現在、日本では、新型コロナウイルス感染症拡大防止策の一環として緊急事態宣言が発令されています。緊急事態宣言が発令されている間は、出来るだけ人の往来を減少させるために、真に急を要する場合を除き、日本への渡航日程を緊急事態解除宣言が発せられるまで延期することについて、ご理解とご協力をお願いいたします

以上の過程はすべて、具体的な根拠に基づく事実である。関連する報道として、中日新聞の記事も参照されたい。

 

二つの大きな問題点

外務省によって突如行われた、外国籍配偶者等を含む「特段の事情」による新規入国を厳格化する措置は、次の二点で不可解かつ問題含みなものであった。

第一に、この措置は、本省から在外公館への内部通達のみに基づいて、事前の告知等もなく突然に実施されたことである。
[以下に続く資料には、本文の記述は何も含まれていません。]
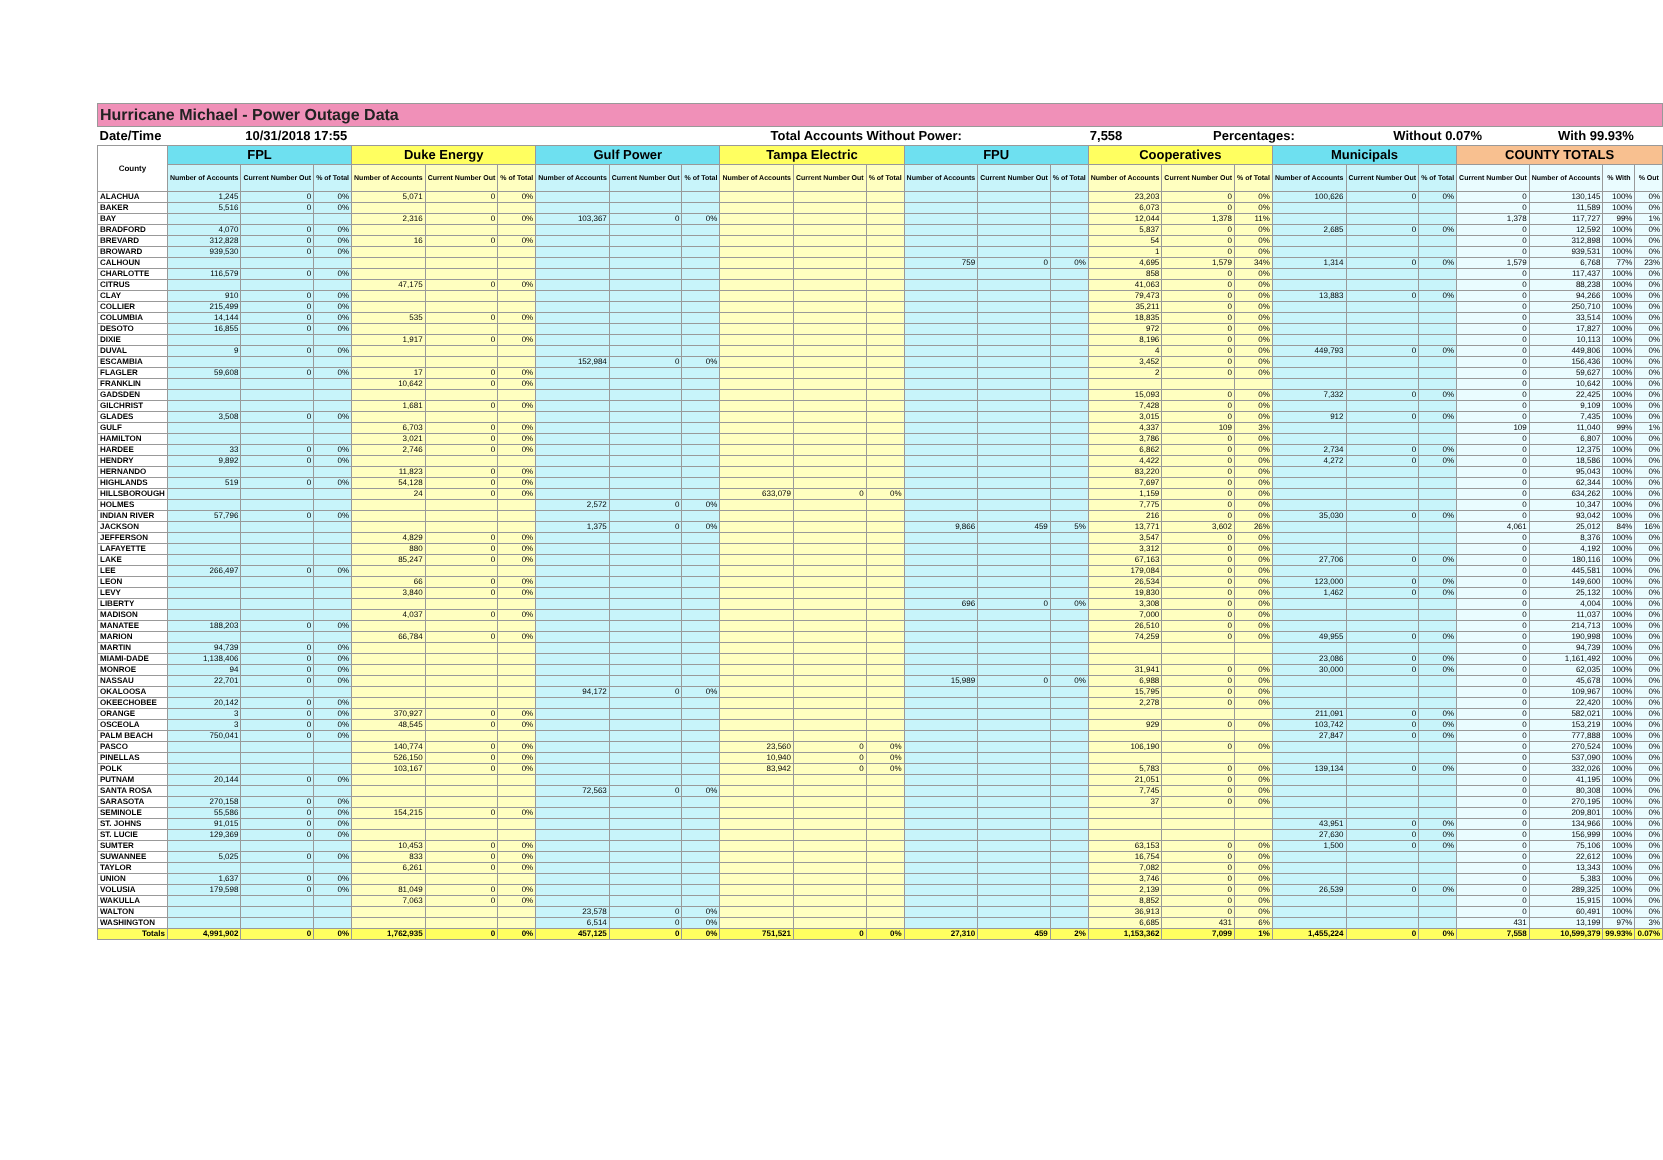| Hurricane Michael - Power Outage Data | | | | | | | | | | | | | | | | | | | | | | | | | |
| Date/Time | 10/31/2018 17:55 | | | | | | | | Total Accounts Without Power: | | | | | | 7,558 | | Percentages: | | | Without 0.07% | | | With 99.93% | | |
| County | FPL | | | Duke Energy | | | Gulf Power | | | Tampa Electric | | | FPU | | | Cooperatives | | | Municipals | | | COUNTY TOTALS | | | |
| | Number of Accounts | Current Number Out | % of Total | Number of Accounts | Current Number Out | % of Total | Number of Accounts | Current Number Out | % of Total | Number of Accounts | Current Number Out | % of Total | Number of Accounts | Current Number Out | % of Total | Number of Accounts | Current Number Out | % of Total | Number of Accounts | Current Number Out | % of Total | Current Number Out | Number of Accounts | % With | % Out |
| ALACHUA | 1,245 | 0 | 0% | 5,071 | 0 | 0% | | | | | | | | | | 23,203 | 0 | 0% | 100,626 | 0 | 0% | 0 | 130,145 | 100% | 0% |
| BAKER | 5,516 | 0 | 0% | | | | | | | | | | | | | 6,073 | 0 | 0% | | | | 0 | 11,589 | 100% | 0% |
| BAY | | | | 2,316 | 0 | 0% | 103,367 | 0 | 0% | | | | | | | 12,044 | 1,378 | 11% | | | | 1,378 | 117,727 | 99% | 1% |
| BRADFORD | 4,070 | 0 | 0% | | | | | | | | | | | | | 5,837 | 0 | 0% | 2,685 | 0 | 0% | 0 | 12,592 | 100% | 0% |
| BREVARD | 312,828 | 0 | 0% | 16 | 0 | 0% | | | | | | | | | | 54 | 0 | 0% | | | | 0 | 312,898 | 100% | 0% |
| BROWARD | 939,530 | 0 | 0% | | | | | | | | | | | | | 1 | 0 | 0% | | | | 0 | 939,531 | 100% | 0% |
| CALHOUN | | | | | | | | | | | | | 759 | 0 | 0% | 4,695 | 1,579 | 34% | 1,314 | 0 | 0% | 1,579 | 6,768 | 77% | 23% |
| CHARLOTTE | 116,579 | 0 | 0% | | | | | | | | | | | | | 858 | 0 | 0% | | | | 0 | 117,437 | 100% | 0% |
| CITRUS | | | | 47,175 | 0 | 0% | | | | | | | | | | 41,063 | 0 | 0% | | | | 0 | 88,238 | 100% | 0% |
| CLAY | 910 | 0 | 0% | | | | | | | | | | | | | 79,473 | 0 | 0% | 13,883 | 0 | 0% | 0 | 94,266 | 100% | 0% |
| COLLIER | 215,499 | 0 | 0% | | | | | | | | | | | | | 35,211 | 0 | 0% | | | | 0 | 250,710 | 100% | 0% |
| COLUMBIA | 14,144 | 0 | 0% | 535 | 0 | 0% | | | | | | | | | | 18,835 | 0 | 0% | | | | 0 | 33,514 | 100% | 0% |
| DESOTO | 16,855 | 0 | 0% | | | | | | | | | | | | | 972 | 0 | 0% | | | | 0 | 17,827 | 100% | 0% |
| DIXIE | | | | 1,917 | 0 | 0% | | | | | | | | | | 8,196 | 0 | 0% | | | | 0 | 10,113 | 100% | 0% |
| DUVAL | 9 | 0 | 0% | | | | | | | | | | | | | 4 | 0 | 0% | 449,793 | 0 | 0% | 0 | 449,806 | 100% | 0% |
| ESCAMBIA | | | | | | | 152,984 | 0 | 0% | | | | | | | 3,452 | 0 | 0% | | | | 0 | 156,436 | 100% | 0% |
| FLAGLER | 59,608 | 0 | 0% | 17 | 0 | 0% | | | | | | | | | | 2 | 0 | 0% | | | | 0 | 59,627 | 100% | 0% |
| FRANKLIN | | | | 10,642 | 0 | 0% | | | | | | | | | | | | | | | | 0 | 10,642 | 100% | 0% |
| GADSDEN | | | | | | | | | | | | | | | | 15,093 | 0 | 0% | 7,332 | 0 | 0% | 0 | 22,425 | 100% | 0% |
| GILCHRIST | | | | 1,681 | 0 | 0% | | | | | | | | | | 7,428 | 0 | 0% | | | | 0 | 9,109 | 100% | 0% |
| GLADES | 3,508 | 0 | 0% | | | | | | | | | | | | | 3,015 | 0 | 0% | 912 | 0 | 0% | 0 | 7,435 | 100% | 0% |
| GULF | | | | 6,703 | 0 | 0% | | | | | | | | | | 4,337 | 109 | 3% | | | | 109 | 11,040 | 99% | 1% |
| HAMILTON | | | | 3,021 | 0 | 0% | | | | | | | | | | 3,786 | 0 | 0% | | | | 0 | 6,807 | 100% | 0% |
| HARDEE | 33 | 0 | 0% | 2,746 | 0 | 0% | | | | | | | | | | 6,862 | 0 | 0% | 2,734 | 0 | 0% | 0 | 12,375 | 100% | 0% |
| HENDRY | 9,892 | 0 | 0% | | | | | | | | | | | | | 4,422 | 0 | 0% | 4,272 | 0 | 0% | 0 | 18,586 | 100% | 0% |
| HERNANDO | | | | 11,823 | 0 | 0% | | | | | | | | | | 83,220 | 0 | 0% | | | | 0 | 95,043 | 100% | 0% |
| HIGHLANDS | 519 | 0 | 0% | 54,128 | 0 | 0% | | | | | | | | | | 7,697 | 0 | 0% | | | | 0 | 62,344 | 100% | 0% |
| HILLSBOROUGH | | | | 24 | 0 | 0% | | | | 633,079 | 0 | 0% | | | | 1,159 | 0 | 0% | | | | 0 | 634,262 | 100% | 0% |
| HOLMES | | | | | | | 2,572 | 0 | 0% | | | | | | | 7,775 | 0 | 0% | | | | 0 | 10,347 | 100% | 0% |
| INDIAN RIVER | 57,796 | 0 | 0% | | | | | | | | | | | | | 216 | 0 | 0% | 35,030 | 0 | 0% | 0 | 93,042 | 100% | 0% |
| JACKSON | | | | | | | 1,375 | 0 | 0% | | | | 9,866 | 459 | 5% | 13,771 | 3,602 | 26% | | | | 4,061 | 25,012 | 84% | 16% |
| JEFFERSON | | | | 4,829 | 0 | 0% | | | | | | | | | | 3,547 | 0 | 0% | | | | 0 | 8,376 | 100% | 0% |
| LAFAYETTE | | | | 880 | 0 | 0% | | | | | | | | | | 3,312 | 0 | 0% | | | | 0 | 4,192 | 100% | 0% |
| LAKE | | | | 85,247 | 0 | 0% | | | | | | | | | | 67,163 | 0 | 0% | 27,706 | 0 | 0% | 0 | 180,116 | 100% | 0% |
| LEE | 266,497 | 0 | 0% | | | | | | | | | | | | | 179,084 | 0 | 0% | | | | 0 | 445,581 | 100% | 0% |
| LEON | | | | 66 | 0 | 0% | | | | | | | | | | 26,534 | 0 | 0% | 123,000 | 0 | 0% | 0 | 149,600 | 100% | 0% |
| LEVY | | | | 3,840 | 0 | 0% | | | | | | | | | | 19,830 | 0 | 0% | 1,462 | 0 | 0% | 0 | 25,132 | 100% | 0% |
| LIBERTY | | | | | | | | | | | | | 696 | 0 | 0% | 3,308 | 0 | 0% | | | | 0 | 4,004 | 100% | 0% |
| MADISON | | | | 4,037 | 0 | 0% | | | | | | | | | | 7,000 | 0 | 0% | | | | 0 | 11,037 | 100% | 0% |
| MANATEE | 188,203 | 0 | 0% | | | | | | | | | | | | | 26,510 | 0 | 0% | | | | 0 | 214,713 | 100% | 0% |
| MARION | | | | 66,784 | 0 | 0% | | | | | | | | | | 74,259 | 0 | 0% | 49,955 | 0 | 0% | 0 | 190,998 | 100% | 0% |
| MARTIN | 94,739 | 0 | 0% | | | | | | | | | | | | | | | | | | | 0 | 94,739 | 100% | 0% |
| MIAMI-DADE | 1,138,406 | 0 | 0% | | | | | | | | | | | | | | | | 23,086 | 0 | 0% | 0 | 1,161,492 | 100% | 0% |
| MONROE | 94 | 0 | 0% | | | | | | | | | | | | | 31,941 | 0 | 0% | 30,000 | 0 | 0% | 0 | 62,035 | 100% | 0% |
| NASSAU | 22,701 | 0 | 0% | | | | | | | | | | 15,989 | 0 | 0% | 6,988 | 0 | 0% | | | | 0 | 45,678 | 100% | 0% |
| OKALOOSA | | | | | | | 94,172 | 0 | 0% | | | | | | | 15,795 | 0 | 0% | | | | 0 | 109,967 | 100% | 0% |
| OKEECHOBEE | 20,142 | 0 | 0% | | | | | | | | | | | | | 2,278 | 0 | 0% | | | | 0 | 22,420 | 100% | 0% |
| ORANGE | 3 | 0 | 0% | 370,927 | 0 | 0% | | | | | | | | | | | | | 211,091 | 0 | 0% | 0 | 582,021 | 100% | 0% |
| OSCEOLA | 3 | 0 | 0% | 48,545 | 0 | 0% | | | | | | | | | | 929 | 0 | 0% | 103,742 | 0 | 0% | 0 | 153,219 | 100% | 0% |
| PALM BEACH | 750,041 | 0 | 0% | | | | | | | | | | | | | | | | 27,847 | 0 | 0% | 0 | 777,888 | 100% | 0% |
| PASCO | | | | 140,774 | 0 | 0% | | | | 23,560 | 0 | 0% | | | | 106,190 | 0 | 0% | | | | 0 | 270,524 | 100% | 0% |
| PINELLAS | | | | 526,150 | 0 | 0% | | | | 10,940 | 0 | 0% | | | | | | | | | | 0 | 537,090 | 100% | 0% |
| POLK | | | | 103,167 | 0 | 0% | | | | 83,942 | 0 | 0% | | | | 5,783 | 0 | 0% | 139,134 | 0 | 0% | 0 | 332,026 | 100% | 0% |
| PUTNAM | 20,144 | 0 | 0% | | | | | | | | | | | | | 21,051 | 0 | 0% | | | | 0 | 41,195 | 100% | 0% |
| SANTA ROSA | | | | | | | 72,563 | 0 | 0% | | | | | | | 7,745 | 0 | 0% | | | | 0 | 80,308 | 100% | 0% |
| SARASOTA | 270,158 | 0 | 0% | | | | | | | | | | | | | 37 | 0 | 0% | | | | 0 | 270,195 | 100% | 0% |
| SEMINOLE | 55,586 | 0 | 0% | 154,215 | 0 | 0% | | | | | | | | | | | | | | | | 0 | 209,801 | 100% | 0% |
| ST. JOHNS | 91,015 | 0 | 0% | | | | | | | | | | | | | | | | 43,951 | 0 | 0% | 0 | 134,966 | 100% | 0% |
| ST. LUCIE | 129,369 | 0 | 0% | | | | | | | | | | | | | | | | 27,630 | 0 | 0% | 0 | 156,999 | 100% | 0% |
| SUMTER | | | | 10,453 | 0 | 0% | | | | | | | | | | 63,153 | 0 | 0% | 1,500 | 0 | 0% | 0 | 75,106 | 100% | 0% |
| SUWANNEE | 5,025 | 0 | 0% | 833 | 0 | 0% | | | | | | | | | | 16,754 | 0 | 0% | | | | 0 | 22,612 | 100% | 0% |
| TAYLOR | | | | 6,261 | 0 | 0% | | | | | | | | | | 7,082 | 0 | 0% | | | | 0 | 13,343 | 100% | 0% |
| UNION | 1,637 | 0 | 0% | | | | | | | | | | | | | 3,746 | 0 | 0% | | | | 0 | 5,383 | 100% | 0% |
| VOLUSIA | 179,598 | 0 | 0% | 81,049 | 0 | 0% | | | | | | | | | | 2,139 | 0 | 0% | 26,539 | 0 | 0% | 0 | 289,325 | 100% | 0% |
| WAKULLA | | | | 7,063 | 0 | 0% | | | | | | | | | | 8,852 | 0 | 0% | | | | 0 | 15,915 | 100% | 0% |
| WALTON | | | | | | | 23,578 | 0 | 0% | | | | | | | 36,913 | 0 | 0% | | | | 0 | 60,491 | 100% | 0% |
| WASHINGTON | | | | | | | 6,514 | 0 | 0% | | | | | | | 6,685 | 431 | 6% | | | | 431 | 13,199 | 97% | 3% |
| Totals | 4,991,902 | 0 | 0% | 1,762,935 | 0 | 0% | 457,125 | 0 | 0% | 751,521 | 0 | 0% | 27,310 | 459 | 2% | 1,153,362 | 7,099 | 1% | 1,455,224 | 0 | 0% | 7,558 | 10,599,379 | 99.93% | 0.07% |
コロナ禍における入国制限の厳格化及び緩和に際しては、これまでは基本的に報道が先行した上で、政府が将来のある日時から開始すると正式に告知し、それと同時に入管や外務省のウェブサイトも更新されるのが常であった。今回の措置についても、もしそのような過程を踏んでいたのであれば、外国籍配偶者等やその日本人家族に与えた衝撃は少なかっただろう。

しかし今回の措置では、外務省は、事前の告知もなく内部通達のみで新規入国を停止しようとした挙げ句、それが露見した後には在外公館のウェブサイトを削除するなど、分かりやすく証拠隠滅に走った。記者の質問される段階に至ってしぶしぶ認めたものの、それでも「そんなに多くはないのかな」と外国籍配偶者等や日本人家族を軽視し、結局ウェブサイト上での告知は数日後となっている。その告知も、「特段の事情」の内容自体を変更するのではなく、要請の体裁で加筆したもの(実質強制)であった。